[DATA PROVIDED Boundary: Start]

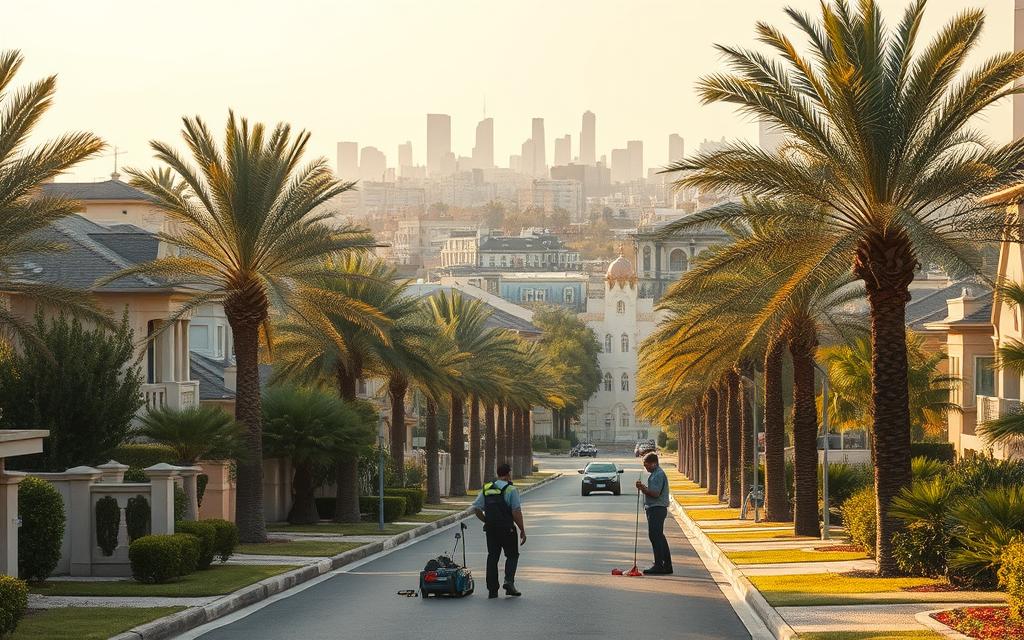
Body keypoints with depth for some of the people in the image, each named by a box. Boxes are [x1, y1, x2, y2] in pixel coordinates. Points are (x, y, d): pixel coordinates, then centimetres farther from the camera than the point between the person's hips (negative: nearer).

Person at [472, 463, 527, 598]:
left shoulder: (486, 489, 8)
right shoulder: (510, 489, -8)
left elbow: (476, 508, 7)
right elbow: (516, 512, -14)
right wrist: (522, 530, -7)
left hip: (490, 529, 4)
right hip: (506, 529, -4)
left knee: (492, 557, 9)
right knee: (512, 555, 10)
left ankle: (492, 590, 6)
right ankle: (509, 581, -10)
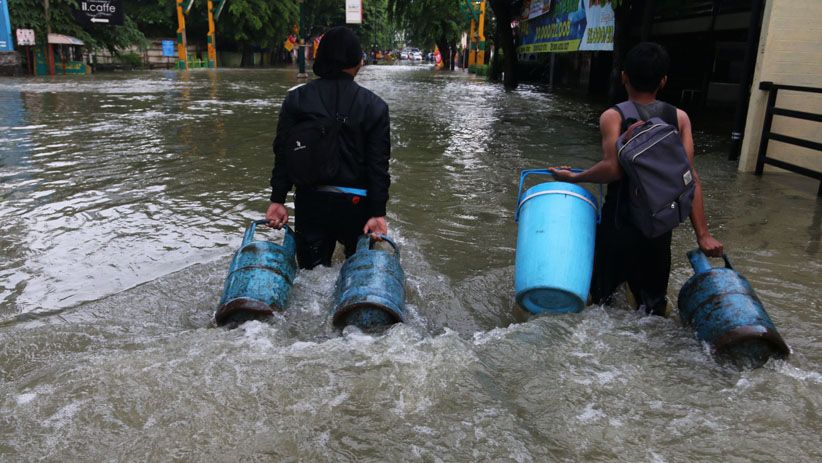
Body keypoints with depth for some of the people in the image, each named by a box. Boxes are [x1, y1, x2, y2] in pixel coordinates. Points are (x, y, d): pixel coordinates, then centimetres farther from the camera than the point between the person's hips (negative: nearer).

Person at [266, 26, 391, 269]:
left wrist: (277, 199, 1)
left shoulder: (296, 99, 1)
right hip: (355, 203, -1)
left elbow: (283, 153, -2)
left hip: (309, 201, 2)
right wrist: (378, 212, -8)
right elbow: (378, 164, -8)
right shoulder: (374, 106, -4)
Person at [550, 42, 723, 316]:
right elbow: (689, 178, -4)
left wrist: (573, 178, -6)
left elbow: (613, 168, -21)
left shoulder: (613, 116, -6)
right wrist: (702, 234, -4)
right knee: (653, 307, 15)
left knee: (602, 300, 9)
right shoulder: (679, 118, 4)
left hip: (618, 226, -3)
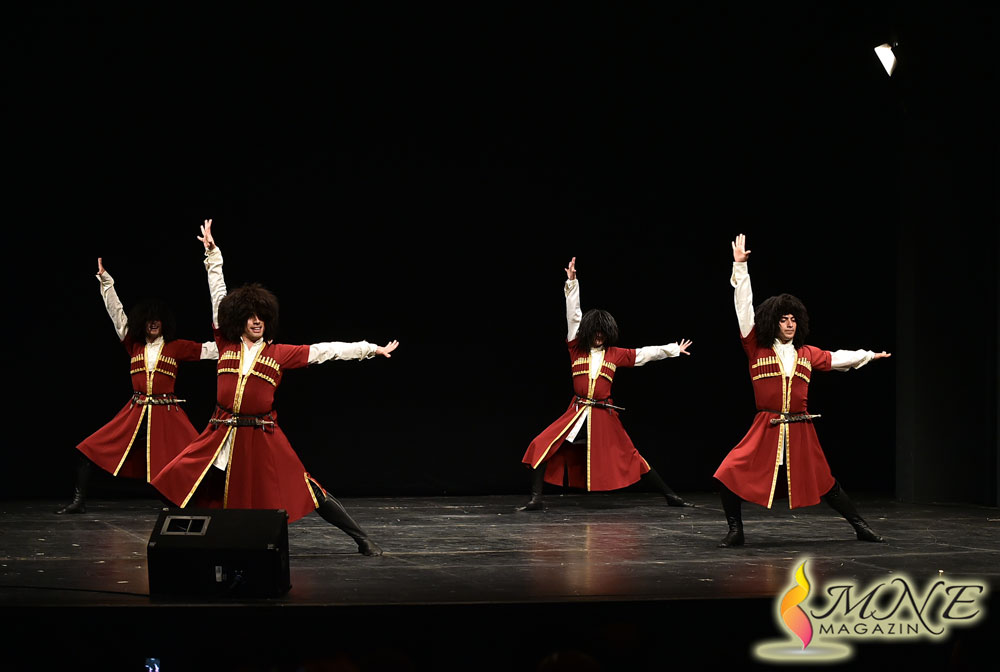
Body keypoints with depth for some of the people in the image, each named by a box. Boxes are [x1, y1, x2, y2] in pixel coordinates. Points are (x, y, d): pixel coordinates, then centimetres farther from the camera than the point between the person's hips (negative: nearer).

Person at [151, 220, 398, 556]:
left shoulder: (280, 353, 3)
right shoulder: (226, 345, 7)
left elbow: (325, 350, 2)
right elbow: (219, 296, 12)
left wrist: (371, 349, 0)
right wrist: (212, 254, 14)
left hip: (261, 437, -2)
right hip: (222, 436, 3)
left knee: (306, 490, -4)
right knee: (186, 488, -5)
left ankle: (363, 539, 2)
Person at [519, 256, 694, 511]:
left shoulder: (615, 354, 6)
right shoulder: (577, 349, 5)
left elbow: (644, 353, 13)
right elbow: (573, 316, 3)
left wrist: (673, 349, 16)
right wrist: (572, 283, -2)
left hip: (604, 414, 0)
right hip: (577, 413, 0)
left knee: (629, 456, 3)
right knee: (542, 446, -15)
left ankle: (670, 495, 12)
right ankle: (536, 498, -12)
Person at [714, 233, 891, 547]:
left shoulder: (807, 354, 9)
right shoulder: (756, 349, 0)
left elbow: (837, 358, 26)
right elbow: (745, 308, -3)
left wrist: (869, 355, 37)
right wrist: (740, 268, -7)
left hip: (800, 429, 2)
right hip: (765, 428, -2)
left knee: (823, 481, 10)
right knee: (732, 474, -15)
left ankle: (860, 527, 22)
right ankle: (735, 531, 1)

[DATA PROVIDED Boundary: End]

▶ **DIRECTIONS FOR THIS TASK**:
Rewrite the lines from the one containing "right elbow: (573, 316, 3)" through the end of the records as a numbered list, omitting any blank lines.

▶ **FINISHED TASK**:
1. right elbow: (573, 316, 3)
2. left wrist: (673, 349, 16)
3. right wrist: (572, 283, -2)
4. left hip: (604, 414, 0)
5. right hip: (577, 413, 0)
6. left knee: (629, 456, 3)
7. right knee: (542, 446, -15)
8. left ankle: (670, 495, 12)
9. right ankle: (536, 498, -12)
10. Person at [714, 233, 891, 547]:
11. left shoulder: (807, 354, 9)
12. right shoulder: (756, 349, 0)
13. left elbow: (837, 358, 26)
14. right elbow: (745, 308, -3)
15. left wrist: (869, 355, 37)
16. right wrist: (740, 268, -7)
17. left hip: (800, 429, 2)
18. right hip: (765, 428, -2)
19. left knee: (823, 481, 10)
20. right knee: (732, 474, -15)
21. left ankle: (860, 527, 22)
22. right ankle: (735, 531, 1)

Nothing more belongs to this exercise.